Building of an artificial CB (including IBA, CBA, SM and EN) is based on a consistent theory on collaborative behavior. One such theory will be materialized in advanced intelligent robotic multi-agent collaborative behavior and experimentally validated in a shopping-mall (mega-store) virtual reality scenario.

Sketch of the scheme for acquisition of collective behavior attributes (CBAs)

Fig. 3. Sketch of the scheme for acquisition of collective behavior attributes (CBAs).

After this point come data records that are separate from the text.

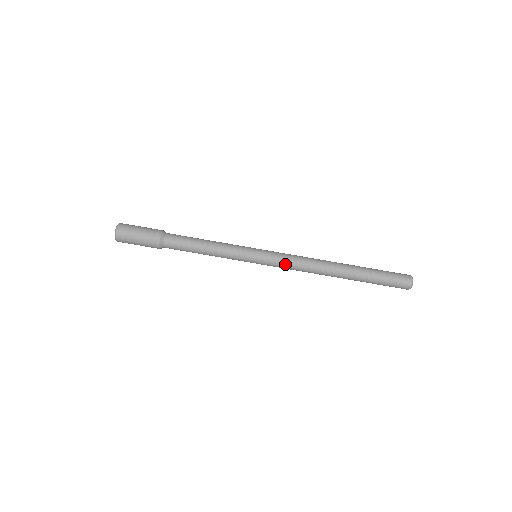
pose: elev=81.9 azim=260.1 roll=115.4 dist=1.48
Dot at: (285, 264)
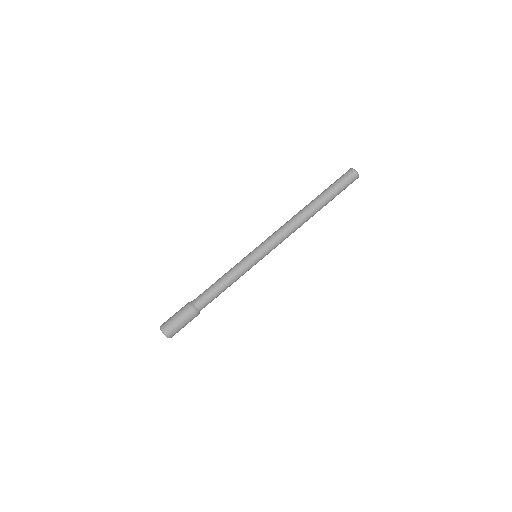
Dot at: occluded
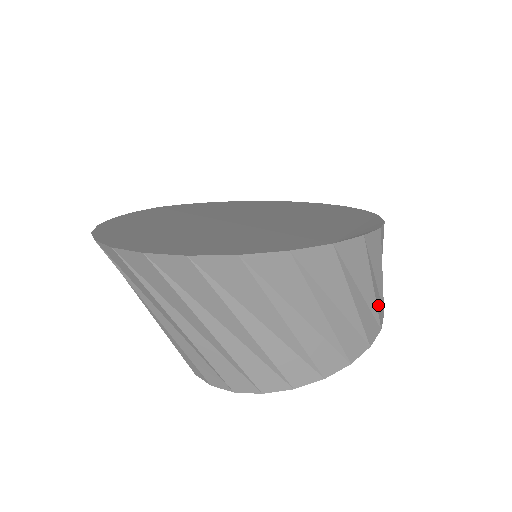
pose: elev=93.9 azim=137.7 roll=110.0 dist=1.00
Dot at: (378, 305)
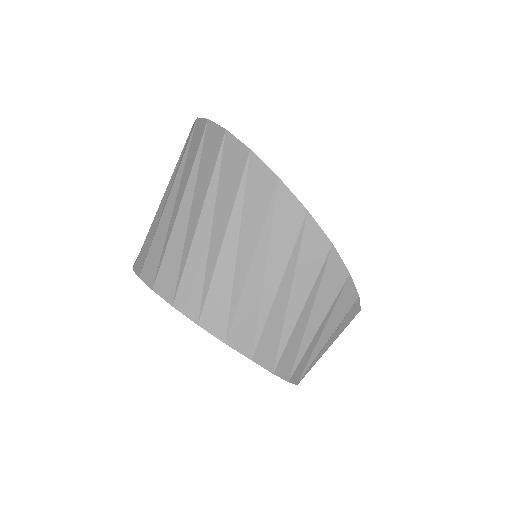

For the purpose of experimental verification of the research results obtained, several heterogeneous mobile robot-agents are networked into the unified multi-agent system presented in Fig. 4. Here, different robots, as well as human agents, will appear in the scene. One minimal setup of five robot agents for example will assume:

  1. two robot-delivery agents (for transportation of articles),
  2. two info-bots (robot-surveillance and information-sharing agents), and
  3. one cleaning-robot agent (for interior hygiene maintenance) with an aspirator for dust removal for example.

Several human agents will be involved in the scenario:

  1. two human-contributor agents (to manipulate the articles in the store and to perform other manual activities in the scene),
  2. several human-customer agents, who appear in the scene looking for articles at the store desks/racks, getting on-line information from info-bots, and getting support from robot-agents in article carrying.

The layout of a macro test-scenario (robotized department store) to be experimentally tested in virtual reality is shown in Fig. 4. Humans and robots perform different tasks, and consequently the clear distribution of tasks per agents exists. In the scope of the macro-scenario presented in Fig. 4, several, specific micro-scenarios will be considered, too. These micro-scenarios will be performed to validate the quality and efficiency of the particular collaborative behavior attributes to be developed in the project. The micro-scenarios (MS) are marked in Fig. 4, too.

Layout of the store-scenario – an experimental demo-scenario with heterogeneous agents to be utilized for demonstration of the collaborative multi-agent behavior

Fig. 4. Layout of the store-scenario – an experimental demo-scenario with heterogeneous agents to be utilized for demonstration of the collaborative multi-agent behavior.